4. Perform GO enrichment to determine affected biological pathways.
5. Interpret the cardiotoxic potential of these drugs, and what cellular mechansims they might disrupt.


# Setup

Run the following cells to set up the necessary packages and download the data. If you wish to use a package which is not in the list below, you will need to install and import it yourself.


In [None]:
#Install packages which are not in the default environment
%pip install scanpy
%pip install pydeseq2
%pip install gseapy


In [None]:
#Import packages
import numpy as np
import matplotlib.pyplot as plt
import seaborn as sns
import scanpy as sc
import anndata as ad
import os
import pandas as pd
from sklearn.preprocessing import StandardScaler
from sklearn.decomposition import PCA
from pydeseq2.dds import DeseqDataSet
from pydeseq2.ds import DeseqStats
import pickle
import gseapy


In [None]:
group_number = 4


#Make data directory if it does not exist
os.makedirs("data", exist_ok=True)
os.makedirs("plots", exist_ok=True)

#Download datasets in the data folder
!wget https://raw.githubusercontent.com/LACDR-CDS/SCDR_Bioinformatics_Practical/refs/heads/main/Session3and4/data/counts_group{group_number}.txt -O data/group{group_number}.txt
!wget https://raw.githubusercontent.com/LACDR-CDS/SCDR_Bioinformatics_Practical/refs/heads/main/Session3and4/data/metadata_group{group_number}.txt -O data/group{group_number}_metadata.csv



# Data import
Read in your counts and metadata table like you learned in session 2.
- How many samples do you have? Are there replicates?

# Filtering

- How many genes do you have before and after filtering?

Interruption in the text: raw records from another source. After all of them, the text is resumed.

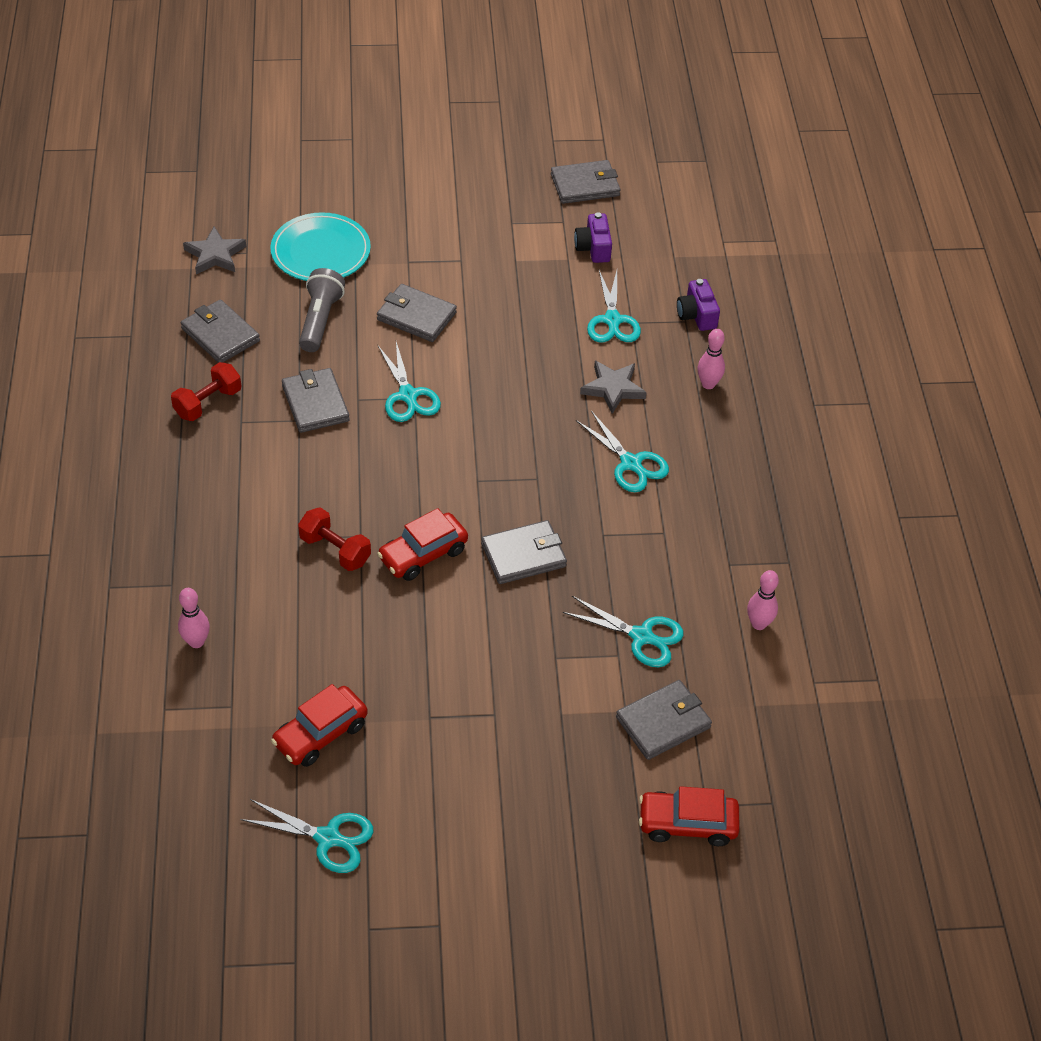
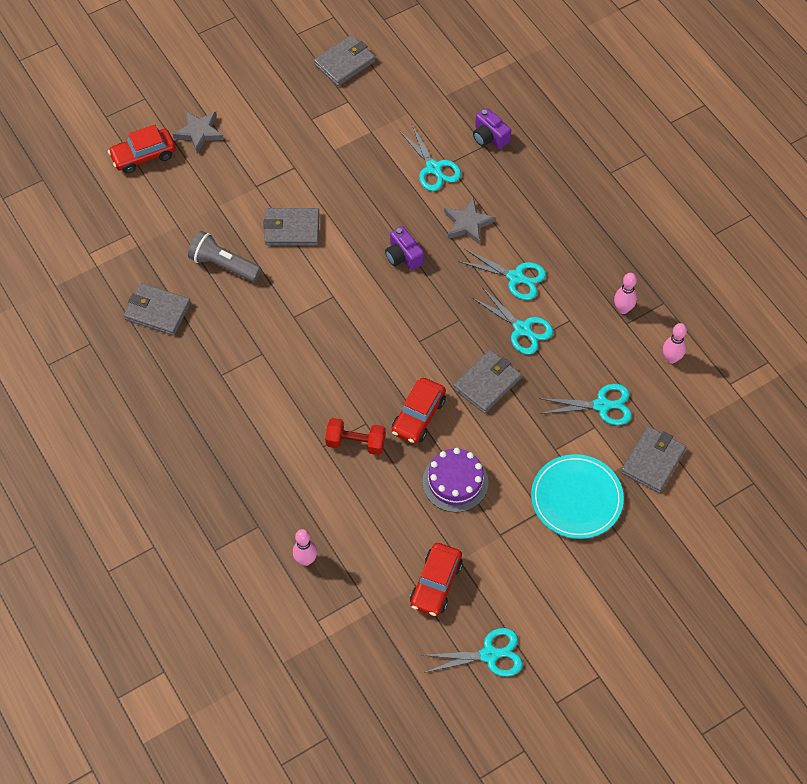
camera: 25 degrees left, 10 degrees up
(208, 403) = (186, 371): red dumbbell -> none
(215, 255) = (107, 246): grey star -> grey star (199, 132)
(315, 403) = (265, 334): grey wallet -> none
(320, 320) = (223, 265): grey flashlight -> grey flashlight turned 45 degrees counterclockwise
(321, 251) = (186, 207): turquoise plate -> turquoise plate (576, 498)
(408, 395) = (327, 296): turquoise scissors -> turquoise scissors (522, 329)
(417, 639) = (455, 482): none -> purple cake
(593, 248) = (383, 114): purple camera -> purple camera (403, 256)
(687, 824) = (710, 525): red car -> red car (143, 156)
(708, 384) = (530, 189): pink bowling pin -> pink bowling pin (623, 309)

# Normalization: counts per million
Perform normalization to account for differences in sequencing depth among samples.

# Principle component analysis (PCA)

Now explore your data with PCA like you did in the previous session.
- Which drug do you think has a stronger effect on gene expression based on the clustering pattern?
- How do you expect the size of the effect to impact gene expression profiles? Do you expect a difference in up- or downregulated genes?


# Differential gene expression

Now you can perform differential gene expression analysis using the DEseq2 method. This method allows to find genes with significant expression differences (up- or downregulated) bewteen two conditions.
- Your goal is to investigate the effect of the drugs on cardiomyocyte differentiation. Which samples do you need to compare?
- Then, build you DEseq object(s) and run the analysis. *Make sure you use the raw counts for this (not the counts per million normalized counts used for PCA), since DEseq does it's own internal normalization method.*
- Analyse the output of your DEseq analysis. Does the number of differentially expressed genes match your expectiations from the PCA analysis?
- Look up the most up/downregulated genes between the conditions. Visualise the first 10 in a volcano plot or heatmap. Can you draw any conclusion from this about the drug effect?

# Gene Ontology enrichment

Now, you can start interpreting the lists of genes you get from the DEseq analysis and learn if there are any biological pathways that are effected by the drug treatment.
- Use the cheat sheet to perform a GO enrichment analysis on the upregulated and dowregulated genes from your DEseq analysis. Which pathways can you see?
- Based on this analysis, do you think either of the drugs you tested are cardiotoxic? Which cellular mechanisms do they disrupt?